Aufgrund der vielen Asylwerber, die auf eine Unterbringung in den Bundesländern warten, ist oft eine kurzfristige und rasche Unterbringung notwendig. Dennoch ist Information wichtig.



Auf der einen Seite wirft man Asylwerbern vor, dass sie nicht arbeiten. Andererseits beklagen sich Gemeinden, die Flüchtlinge für gemeinnützige Tätigkeiten heranziehen wollen, dass der bürokratische Aufwand zu hoch ist. Was halten Sie davon, diese Hürden abzubauen?



Wir haben derzeit in Österreich die Situation, dass wir hohe Arbeitslosigkeit haben. Der volle Zugang zum Arbeitsmarkt soll daher auch weiterhin erst mit einem positiven Asylbescheid möglich sein. Wer gemeinnützig tätig sein will, kann das auch tun. Bei der Unwetterkatastrophe in Tirol waren beispielsweise 50 freiwillige Asylwerber im Einsatz.



Derzeit werden keine neuen Asylverfahren eingeleitet, sonder nur Ab- und Rückschiebungen vorgenommen. Ungarn muss nun zwar doch Flüchtlinge zurücknehmen, aber halten Sie das Dublin-System gerecht, dass Flüchtlinge nur in jenem Staat Asyl beantragen können, in dem sie erstmals europäischen Boden betreten haben?



Solange es keine europäische Quote gibt, braucht es das Dublin System um sicherzustellen, dass nur in einem Mitgliedsland das Verfahren geführt wird.



Auch Griechenland ist für viele Flüchtlinge der erste EU-Staat.
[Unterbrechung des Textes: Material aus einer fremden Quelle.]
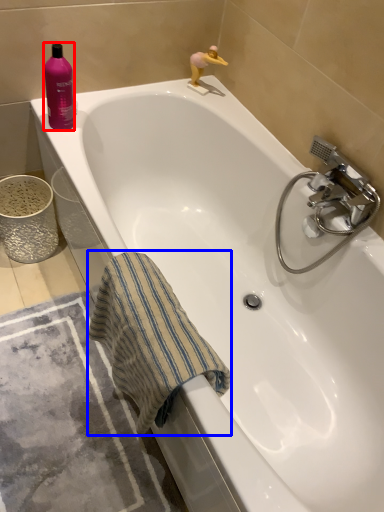
Question: Which object is further to the camera taking this photo, cleaning product (highlighted by a red box) or beach towel (highlighted by a blue box)?

Choices:
 (A) cleaning product
 (B) beach towel

Answer: (A)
Halten Sie es angesichts der dortigen Lage für sinnvoll, Menschen dorthin zurück zu schicken?



Auf Grund der Lage in Griechenland ist es seit 2011 nicht möglich, Dublin Rückführungen vorzunehmen. Alle Mitgliedsstaaten sind gefordert ihren Beitrag zu leisten.
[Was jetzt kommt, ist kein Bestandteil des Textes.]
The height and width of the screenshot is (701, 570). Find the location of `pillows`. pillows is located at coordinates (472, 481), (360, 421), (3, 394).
Sie haben mehr Solidarität von anderen EU-Staaten eingefordert. Glauben Sie, dass sich diese Länder beeindrucken lassen, wenn Österreich keine Asylanträge mehr bearbeitet? Wird da nicht ein Konflikt auf dem Rücken der Flüchtlinge ausgetragen?



Die Situation, wie sie jetzt ist, ist inakzeptabel. Seit einem Jahr fordere ich Solidarität und eine faire, fixe Quote in Europa. Und es kommt auch Bewegung in Diskussion, aber wir sind weit entfernt von einer Umsetzung. Bisher gibt es nur einzelne Absichtserklärungen. Die bringen uns aber nicht weiter. Daher braucht es jetzt Druck auf jene Länder, die bis dato kaum Asylwerber aufnehmen.